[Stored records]
┌────────

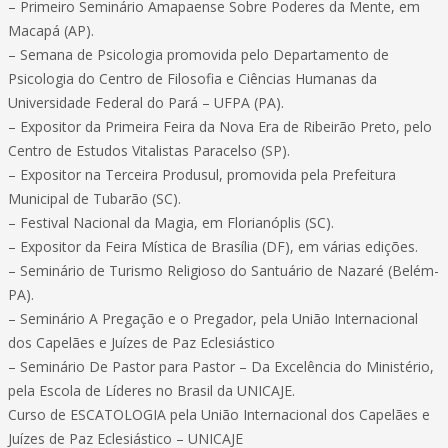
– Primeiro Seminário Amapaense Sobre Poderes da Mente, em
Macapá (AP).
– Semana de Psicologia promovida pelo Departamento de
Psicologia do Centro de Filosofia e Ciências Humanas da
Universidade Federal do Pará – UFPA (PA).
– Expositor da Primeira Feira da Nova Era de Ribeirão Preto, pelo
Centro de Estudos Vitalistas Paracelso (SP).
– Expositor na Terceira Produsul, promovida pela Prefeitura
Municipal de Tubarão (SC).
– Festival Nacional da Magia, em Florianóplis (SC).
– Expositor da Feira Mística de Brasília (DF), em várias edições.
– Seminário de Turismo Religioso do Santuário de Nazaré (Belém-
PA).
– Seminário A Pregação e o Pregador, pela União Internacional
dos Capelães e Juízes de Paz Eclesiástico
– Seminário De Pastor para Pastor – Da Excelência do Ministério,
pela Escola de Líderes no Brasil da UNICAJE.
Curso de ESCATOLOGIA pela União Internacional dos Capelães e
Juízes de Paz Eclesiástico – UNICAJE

└────────

Copy out the text of every entry above line for line, without changing anything, and leave the pictures out of your answer.

– Primeiro Seminário Amapaense Sobre Poderes da Mente, em
Macapá (AP).
– Semana de Psicologia promovida pelo Departamento de
Psicologia do Centro de Filosofia e Ciências Humanas da
Universidade Federal do Pará – UFPA (PA).
– Expositor da Primeira Feira da Nova Era de Ribeirão Preto, pelo
Centro de Estudos Vitalistas Paracelso (SP).
– Expositor na Terceira Produsul, promovida pela Prefeitura
Municipal de Tubarão (SC).
– Festival Nacional da Magia, em Florianóplis (SC).
– Expositor da Feira Mística de Brasília (DF), em várias edições.
– Seminário de Turismo Religioso do Santuário de Nazaré (Belém-
PA).
– Seminário A Pregação e o Pregador, pela União Internacional
dos Capelães e Juízes de Paz Eclesiástico
– Seminário De Pastor para Pastor – Da Excelência do Ministério,
pela Escola de Líderes no Brasil da UNICAJE.
Curso de ESCATOLOGIA pela União Internacional dos Capelães e
Juízes de Paz Eclesiástico – UNICAJE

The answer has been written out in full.